Samedi 19 Septembre 2020

Une famille poursuit Princess Cruises pour avoir accepté de nouveaux passagers avec le coronavirus mortel à bord


La famille d'un homme de San Francisco décédé de COVID-19 après un voyage à bord du Grand Princess a poursuivi la compagnie de croisière pour mort injustifiée, affirmant qu'elle continuait à ajouter des passagers même après qu'une personne à bord ait présenté des symptômes graves du coronavirus.

                                                                
                                                                Malgré de nombreuses informations sur l'épidémie du Diamond Princess, un navire jumeau amarré et mis en quarantaine près de Tokyo au début du mois de février, la compagnie de croisière et son supérieur médical "ont décidé de ne pas tenir compte de la nature mortelle du Grand Princess et de son environnement prévisible mortel pour passagers », a déclaré le procès.

Une famille poursuit Princess Cruises pour avoir accepté de nouveaux passagers avec le coronavirus mortel à bord

                                                                La plainte a été déposée mercredi devant le tribunal de district américain de Los Angeles par Eva Wong, veuve de Ronald Wong, avec leur fils Benjamin.

                                                                Leur plainte accuse la compagnie de croisière et sa société mère, Carnival Corp., de rechercher des "bénéfices substantiels" lorsque le Grand Princess a voyagé du Mexique à San Francisco pour embarquer de nouveaux passagers, y compris Eva et Ronald Wong, le 21 février. , le navire avait déjà été infecté, mais il a continué sa route vers Hawaï, selon le procès.

                                                                Soixante-deux passagers de la croisière au Mexique et plus de 1 000 membres d'équipage sont restés à bord.

                                                                

Les Wong se sont joints à ce voyage et n'ont été informés d'une éventuelle exposition au coronavirus que le 4 mars, lorsqu'ils ont reçu un avis du Dr Grant Tarling, médecin-chef du Carnaval. Le couple n'a montré aucun signe de COVID-19 et a été envoyé à la base aérienne de Travis après leur débarquement à Oakland le 10 mars.

                                                                Ils ont ensuite été testés positifs. Ronald Wong est tombé malade avec de la fièvre le 15 mars et a été transféré à l'hôpital Kaiser de Vallejo, où il est décédé seul.

                                                                Nanci Nishimura, avocate à Cotchett, Pitre & McCarthy, représentant les Wongs dans cette affaire, a déclaré qu'elle était en colère par la séquence des événements. Elle a noté que le couple avait depuis longtemps prévu ces vacances pour célébrer le 64e anniversaire de Ronald Wong.

                                                                
                                                                «Personne ne mérite de partir en croisière heureuse avec ses proches depuis longtemps, seulement pour contracter une maladie mortelle, mourir seul et rentrer à la maison dans une boîte.
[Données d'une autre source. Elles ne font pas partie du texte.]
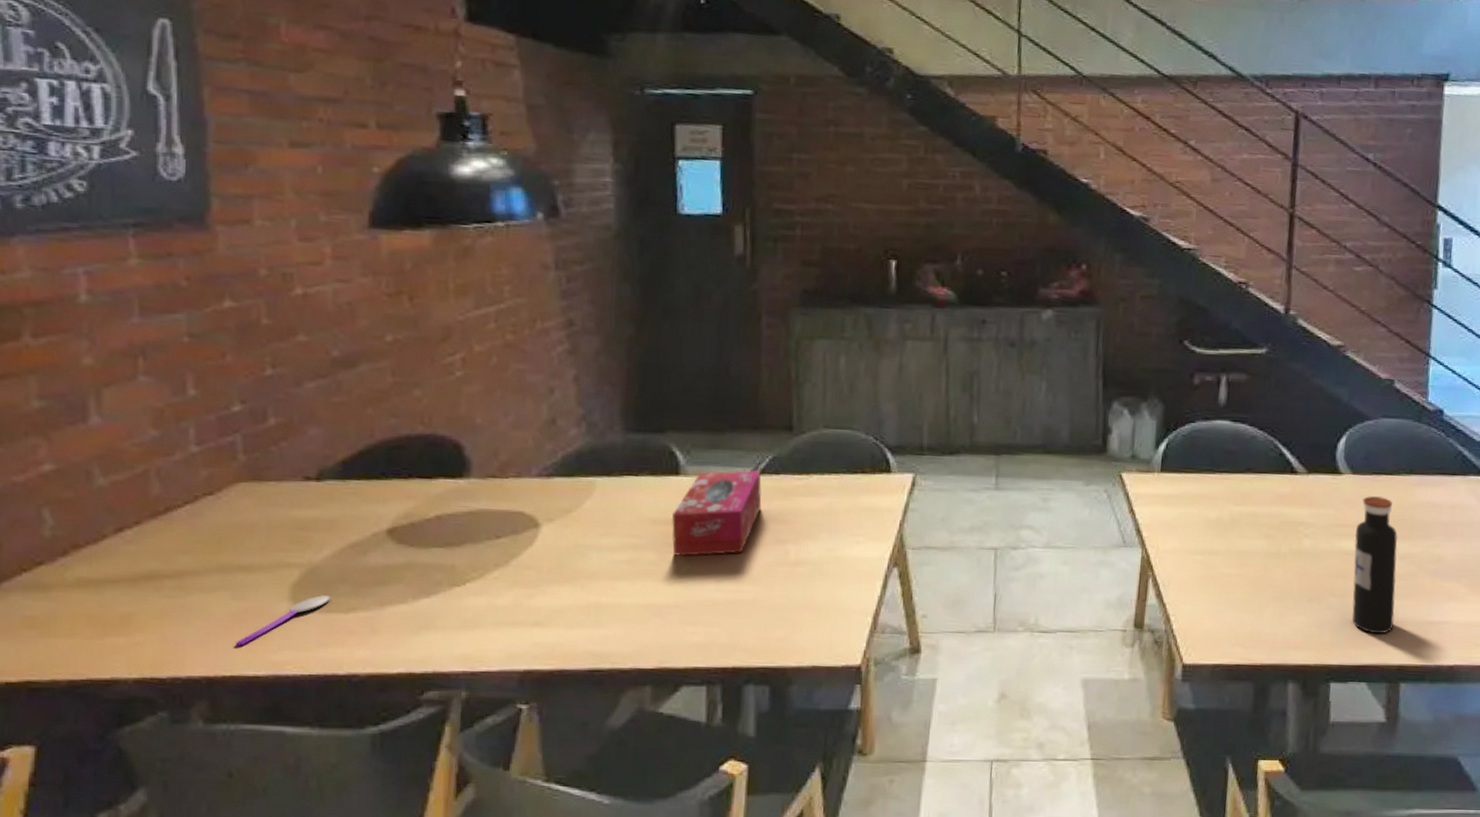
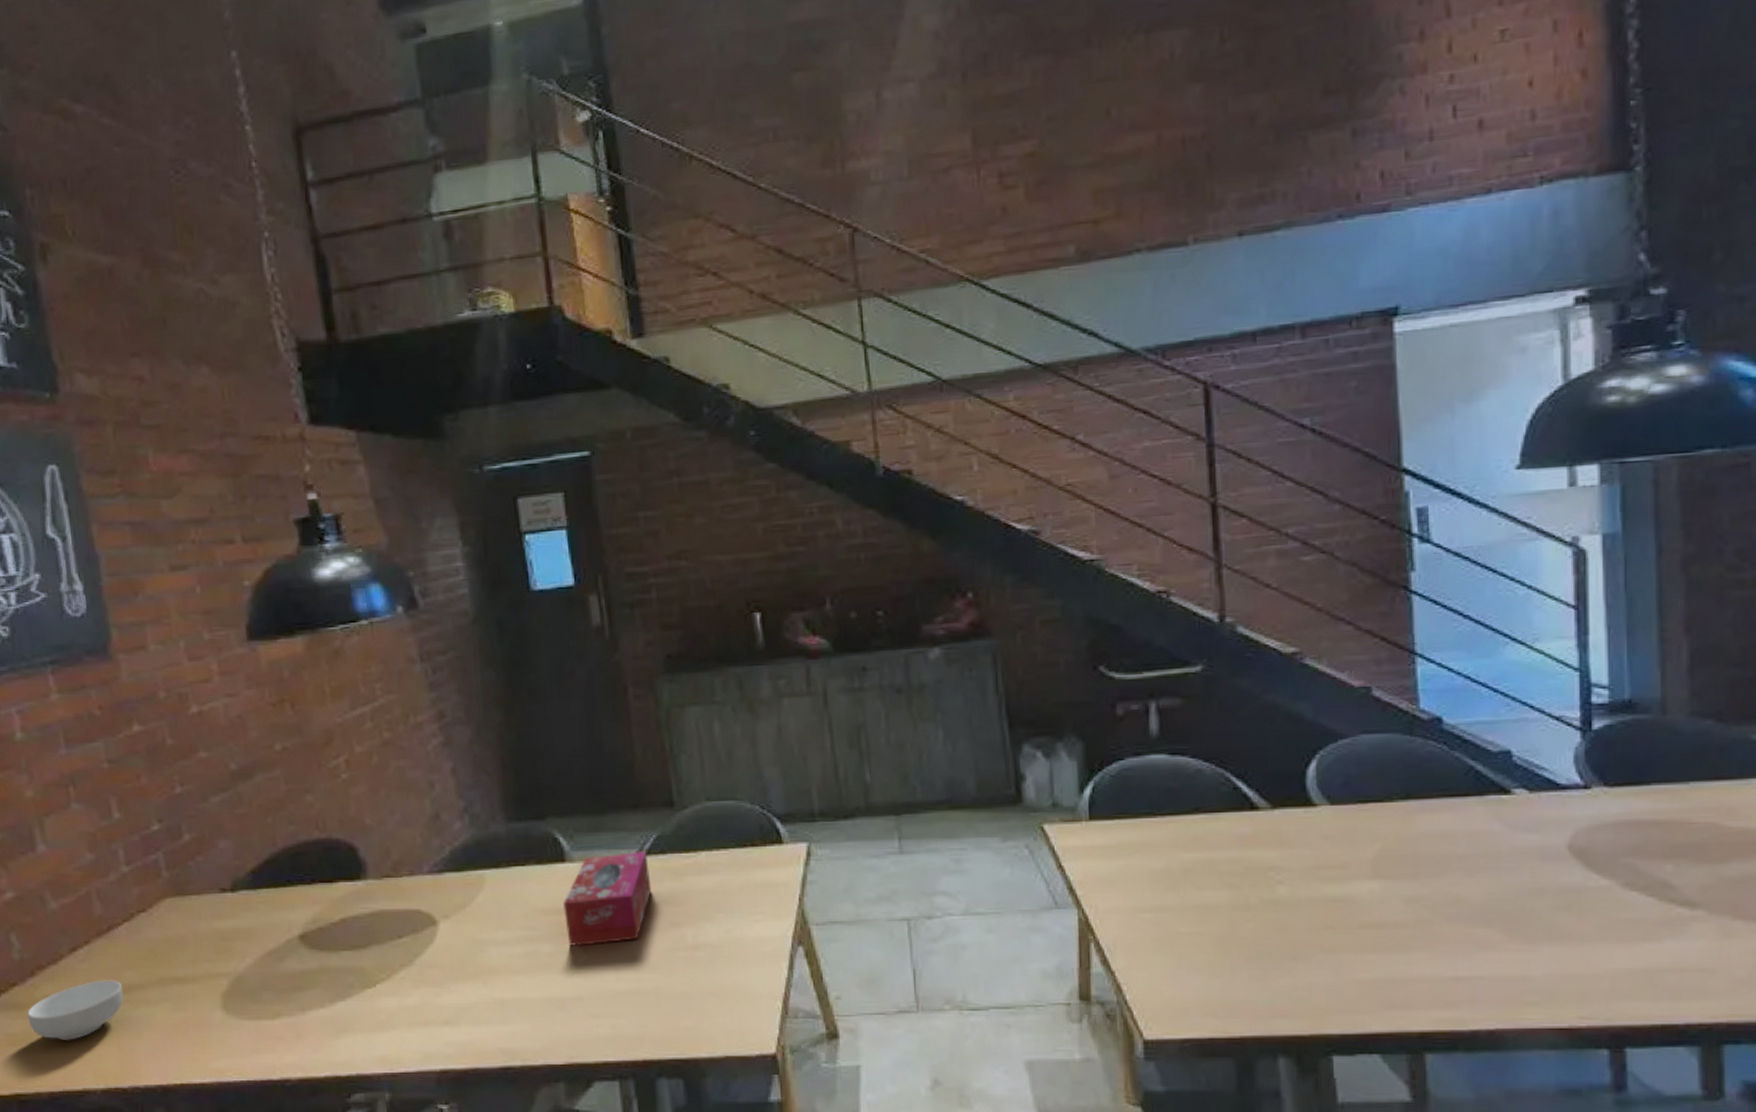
cereal bowl: none [52,563,175,626] -> present [27,979,124,1040]
spoon: present [236,595,331,646] -> none [181,1003,257,1055]
water bottle: present [1352,496,1398,634] -> none [1342,829,1407,996]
Personne ne mérite cela », a déclaré Nishimura dans une interview vendredi.

                                                                Elle a critiqué la compagnie de croisière pour ne pas avoir désinfecté le navire après son retour du Mexique et pour avoir semblé généralement inconscient de la menace de COVID-19.

                                                                "Rien n'a été fait pour avertir les Wongs ou tout autre passager nouvellement embarqué", a déclaré Nishimura. "Ils n'étaient pas avertis. Ils n'ont pas été testés. Le navire n'a pas non plus été désinfecté. Le pire, c'est le médecin-chef qui a 27 ans d'expérience… et est réputé être un expert international, n'a rien fait. »

                                                                Wong et son fils demandent un procès devant jury et de multiples dommages-intérêts pour ce qu'ils disent être une négligence téméraire. Ils soutiennent que le navire avait un motif financier d'ignorer les avertissements d'un virus mortel et d'embarquer des passagers de toute façon parce que les navires de croisière tirent une grande partie de leurs bénéfices des achats que les gens font à bord.

                                                                Un porte-parole de Princess Cruises a refusé de commenter tout litige en cours, mais a publié une déclaration de la société disant qu'elle était "sensible aux difficultés que l'épidémie de COVID-19 a causées à nos invités et à l'équipage".

                                                                "Notre réponse tout au long de ce processus s'est concentrée sur le bien-être de nos clients et de l'équipage dans le cadre des paramètres qui nous ont été dictés par les agences gouvernementales impliquées et sur l'évolution de la compréhension médicale de cette nouvelle maladie", a déclaré la société.

                                                                Le coronavirus a plongé l'industrie des croisières dans une crise profonde, avec des épidémies sur plusieurs navires avant que Princess et d'autres lignes ne suspendent leurs opérations en mars. Dans le chaos de la pandémie mondiale, les navires sont restés bloqués en mer, les passagers tombant malades et mourant même à bord.

                                                                
                                                                La poursuite est l'une des nombreuses plaintes déposées contre Princess et d'autres compagnies de croisière.